- Exercise directions
Return the listing below unchanged, minus its pictures.

*** Dataset extract Section Begins ***

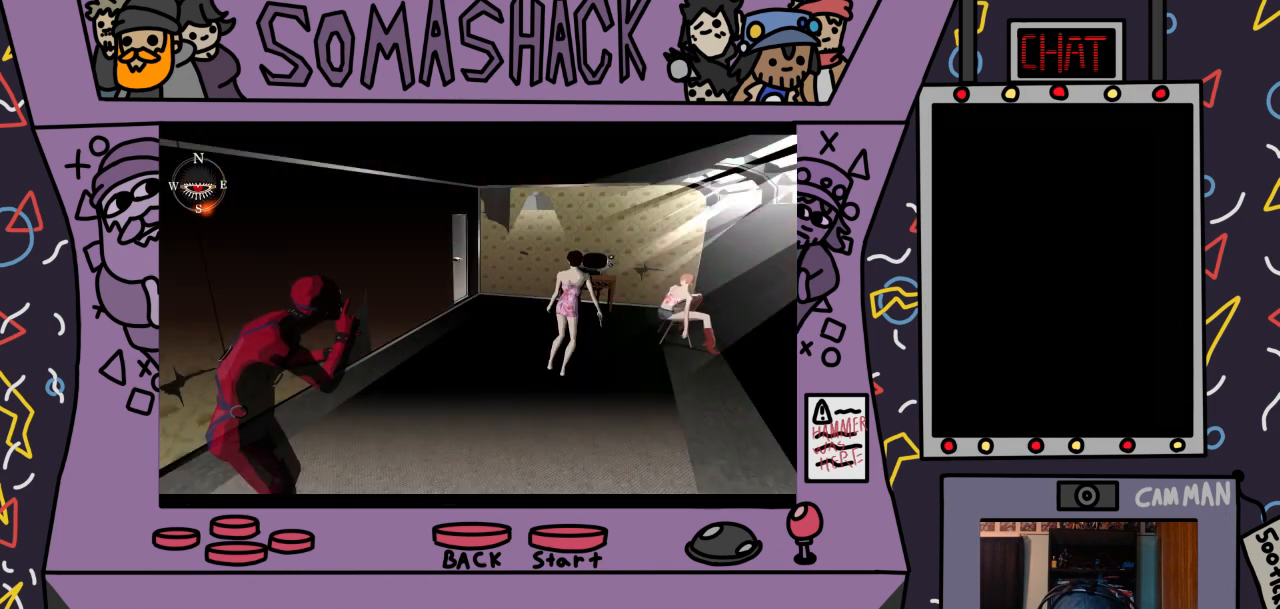
{"buttons": ["CROSS"], "left_stick": "center", "right_stick": "center", "events": [[133, "CROSS", "down"]]}
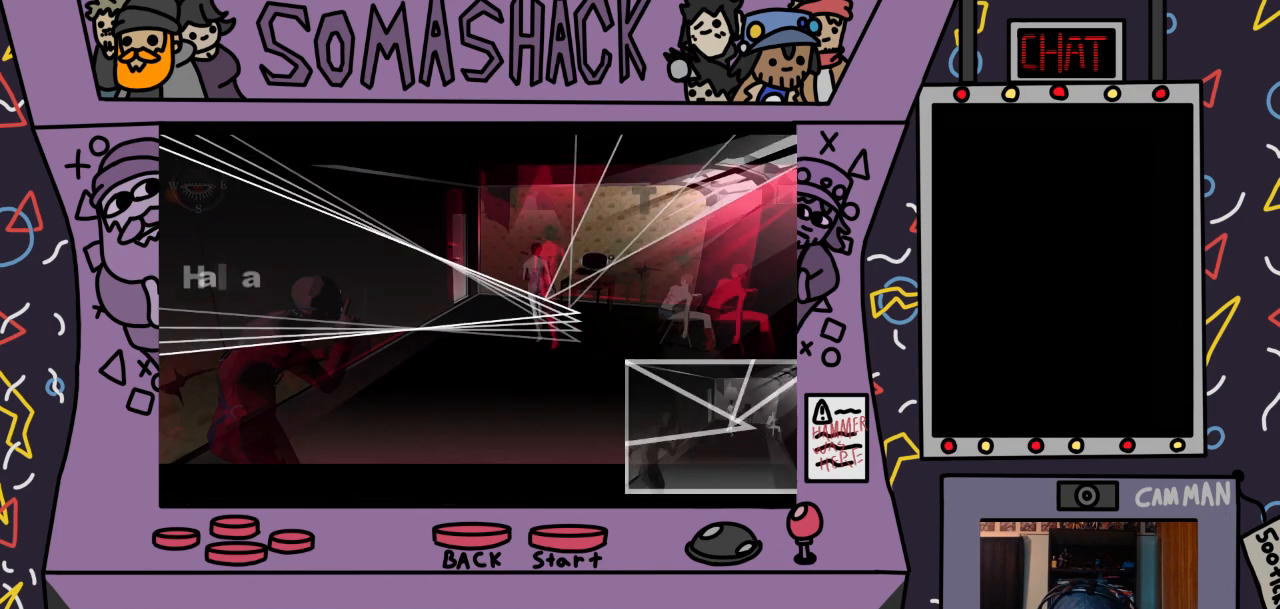
{"buttons": [], "left_stick": "up-right", "right_stick": "center", "events": [[167, "CROSS", "up"], [433, "left_stick", "right"], [500, "left_stick", "up-right"]]}
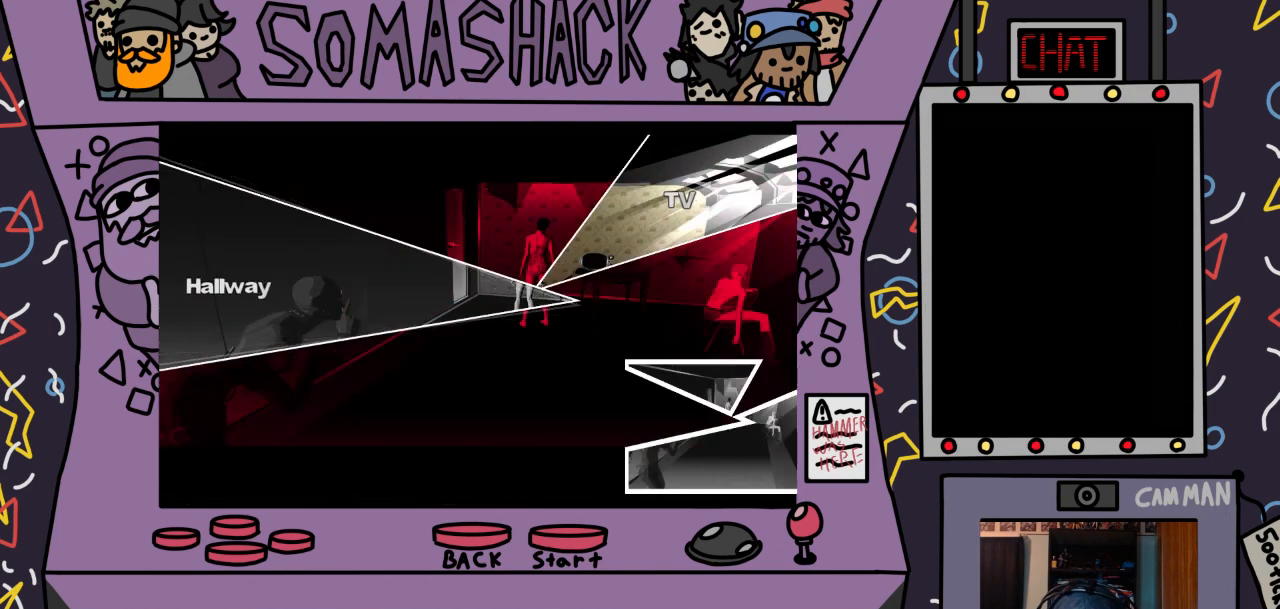
{"buttons": [], "left_stick": "up-right", "right_stick": "center", "events": []}
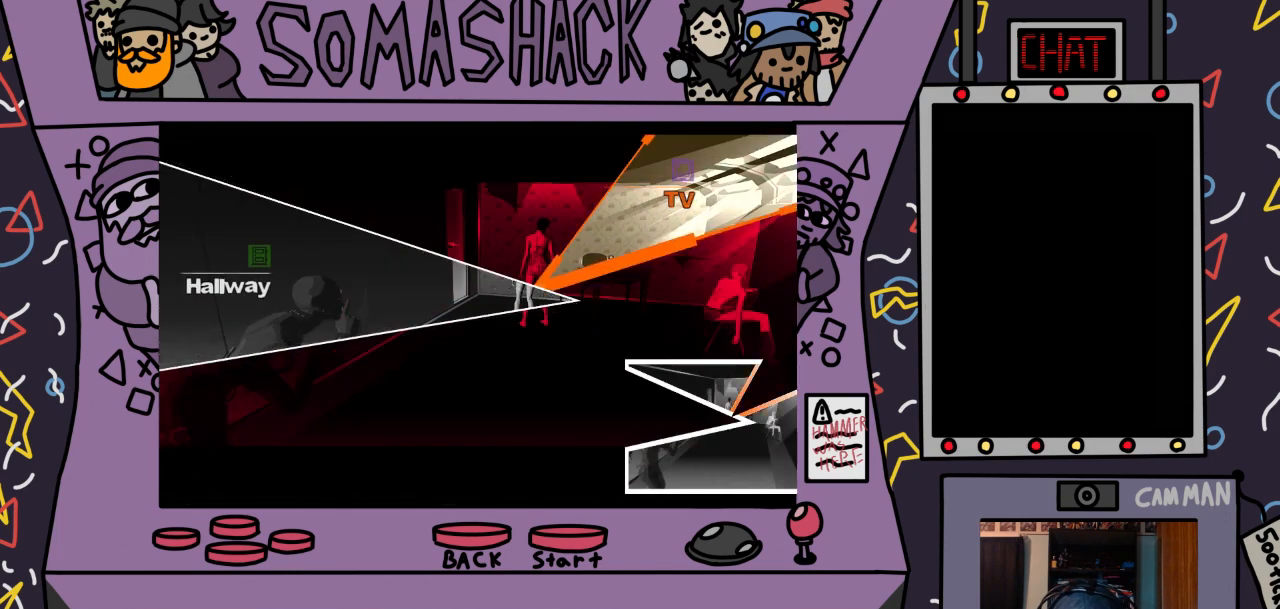
{"buttons": [], "left_stick": "up-right", "right_stick": "center", "events": []}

*** Dataset extract Section Ends ***

- Exercise solution
{"buttons": ["CROSS"], "left_stick": "center", "right_stick": "center", "events": [[133, "CROSS", "down"]]}
{"buttons": [], "left_stick": "up-right", "right_stick": "center", "events": [[167, "CROSS", "up"], [433, "left_stick", "right"], [500, "left_stick", "up-right"]]}
{"buttons": [], "left_stick": "up-right", "right_stick": "center", "events": []}
{"buttons": [], "left_stick": "up-right", "right_stick": "center", "events": []}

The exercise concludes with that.